Let $f \in L^1 (\mathbb R)$. Suppose $g_n \in L^1 (\mathbb R)$ are a sequence of positive functions.
Define, for each $n$, the function $f_n$ by
$$f_n (x) := \frac{1}{2g_n (x)} \int_{x - g_n (x)}^{x + g_n (x)} f(y) \, dy.$$
Question: Is it true that if $g_n \to 0$ in weak $L^1$ norm, then $f_n \to f$ in $L^1$ strong?
Remark: Implicit here is that one has to prove the $f_n$ are all eventually in $L^1$.
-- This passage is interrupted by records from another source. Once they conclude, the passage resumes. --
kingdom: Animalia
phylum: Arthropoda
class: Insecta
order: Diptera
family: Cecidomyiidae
The answer is negative even if $f$ is supported in $[0,1]$ and $g_n \to 0$ uniformly in $[0,1]$. The reason is that $f \in L^1$ does not suffice for the Hardy-Littlewood maximal function to be in $L^1$, so choosing $g_n$ to capture that maximal function will yield a counterexample. It is still useful to see an explicit counterexample. I will add that next.
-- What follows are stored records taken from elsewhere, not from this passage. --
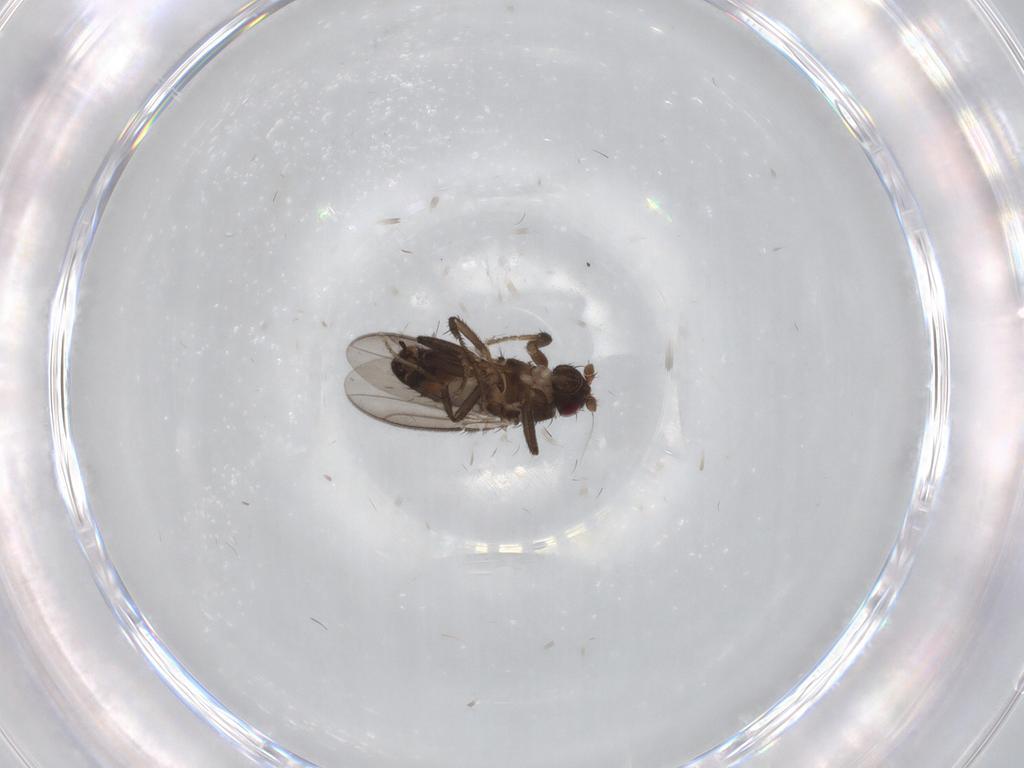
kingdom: Animalia
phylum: Arthropoda
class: Insecta
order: Diptera
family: Sphaeroceridae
For $x \in (0,1]$, let $$f(x)=\frac1{x \cdot \log^2(2/x)}\,,$$ with $f(x)=0$ for all $x \notin (0,1]$. Then $f$ is in $L^1[0,1]$. Define $g_n(x)= \min\{x,1/n\}$ for $x \in (0,1]$, with $g_n(x)=\frac1{n(x^2+1)}$ for $x \notin [0,1]$. Then
$$f_n (x) := \frac{1}{2g_n (x)} \int_{x - g_n (x)}^{x + g_n (x)} f(y) \, dy$$ satisfies $$f_n(x)=\frac{1}{2x\log(2/x)} \quad \text{for all} \quad x \in (0,1/n)\,,$$ so $f_n \notin L^1[0,1]$.
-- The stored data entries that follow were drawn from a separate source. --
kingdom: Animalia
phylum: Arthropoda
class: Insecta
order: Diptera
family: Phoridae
Remark If we assume that $f\log_+(f) \in L^1$ then the answer to the original question is positive, because in that case The Hardy-Littlewood maximal function is in $L^1$, so one can appeal to dominated convergence. See, e.g., Theorem 3.4 in this paper.